Nehemiah 8:10; “And do not be grieved, for the joy of the Lord is your strength.”

    The Joy of the Lord is revealed when we don’t have the strength to have joy on our own. I was surrounded by love, comfort, friendship, and family. The memorial was beautiful, and people told us of how little Alex’s life had impacted them and made them renew their walk with the Lord. Those who had grieved before us at their own losses came to our sides to offer words that can only be spoken if you understand the same pain. God was using this situation to show us that we were right where He wanted us, learning exactly what He wanted us to learn.

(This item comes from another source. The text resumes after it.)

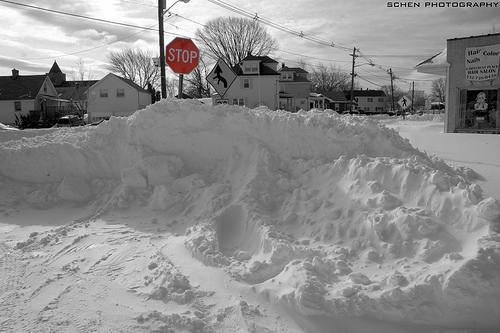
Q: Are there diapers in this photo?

    As the months have passed, the grief has gotten easier. I still miss my daughter, and things will happen that will reopen the wounds, but they close quicker now. A grief like this cannot be experienced alone. Without God as the ultimate answer in your life, pain has no purpose. Somebody who was trying to prove a point about my life made the comment that they believed God had taken my daughter as punishment for Rochelle and I moving to North Carolina to serve at Colonial. While this may seem like a logical step, nothing could be further from the truth. God used this to show me where my family was, it was my church. God used this to show me where He wanted my to serve, it was my church. God used my church to comfort and fill my needs. He didn’t make me do this alone, He gave a body to help heal a part that was broken. Through the comfort of the body of Christ I finally came to understand “That peace that surpasses all understanding”. I’ll close with a facebook post I made a couple of weeks after the funeral;

“God is changing my heart day by day. People have asked me “Why did God take your precious little girl?” Honestly, till last night I didn’t have a satisfying answer. But then I read Job 2:10; “Shall we indeed accept good from God and not accept adversity?” This verse struck me anew with the goodness of God. The passage doesn’t say “adversity from God”, it says “Good from God.” God isn’t the author of the pain I feel, He didn’t “Steal” my little girl. As a fallen sinner (and I more than most) I deserve adversity, it is payment for my actions against God. God didn’t choose to punish me though, He just decided to withhold a blessing that I already didn’t really deserve. This adds a new perspective to the verse, “Children are a blessing from The Lord.” I will never be able to hear somebody complain about not wanting their children, or being upset about an unexpected pregnancy again. If God chooses to bless you, how selfish to deny His perfect good will. So now I must ask, “Why would I blame God for my sin?” He has surrounded me with blessings, and now like the widow with the judge, I will plea my case before a righteous judge, asking for the blessing of a child. I know that the persistent prayer of a man of God avails much. Now this doesn’t ease the pain in my heart, but it affirms anew that I have a Savior that knows he afflictions of my Soul. And if his eye is on the Sparrow, then I know He watches me.”